J’ai fini par arrêter ma lecture, non pas parce que le sujet ne m’intéressait pas, mais parce que je ne parvenais plus à suivre le chemin emprunté par l’auteur. Par moments, Le Continent de la douceur ressemble davantage à une démonstration qu’à un roman. On a parfois l’impression que chaque référence, chaque idée vient nourrir une construction intellectuelle dont on ne perçoit plus très bien le but.
En 1902, le logicien [Gottlob] Frege avait reçu une lettre dans laquelle [Bertrand] Russell lui faisait part d’un paradoxe qui réduisait à néant les espoirs de toute une vie de travail: comment ramener les mathématiques à un jeu d’ensembles bien délimités s’il était impossible de savoir si un barbier qui rase tous ceux qui ne se rasent pas eux-mêmes devait se raser lui-même ?

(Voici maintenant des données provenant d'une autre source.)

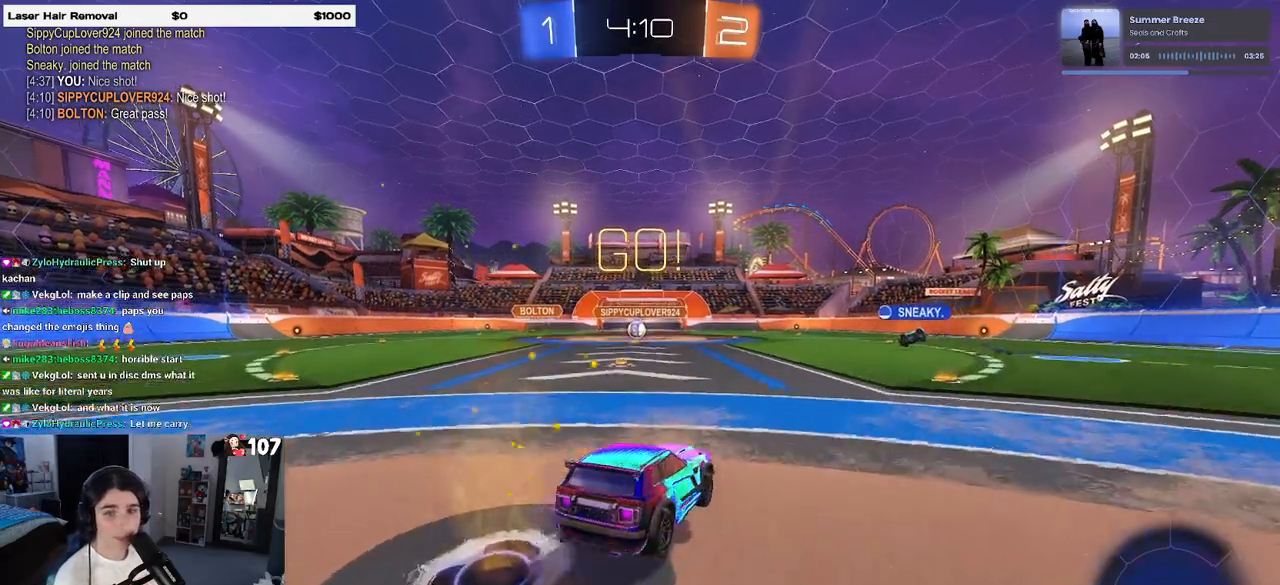
{"buttons": ["SQUARE"], "left_stick": "down-left", "right_stick": "center", "events": [[33, "CROSS", "down"], [83, "SQUARE", "down"], [117, "CROSS", "up"], [133, "left_stick", "down"], [383, "left_stick", "down-left"]]}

Peut-être ne suis-je simplement pas le bon public. Je n’ai certainement pas suffisamment de références pour apprécier pleinement ce que Bellanger cherche à faire. Ou peut-être, tout simplement, accepte-t-il de perdre le lecteur non initié en chemin. Dans les deux cas, c’est un peu dommage, car j’apprécie particulièrement le genre dans lequel il évolue, que je qualifierais volontiers de roman technique.
C’est donc une lecture abandonnée, avec le sentiment assez paradoxal d’avoir été intéressé par le livre tout en étant incapable d’y trouver ma place.
Aurélien Bellanger. Le continent de la douceur. Gallimard, 2019.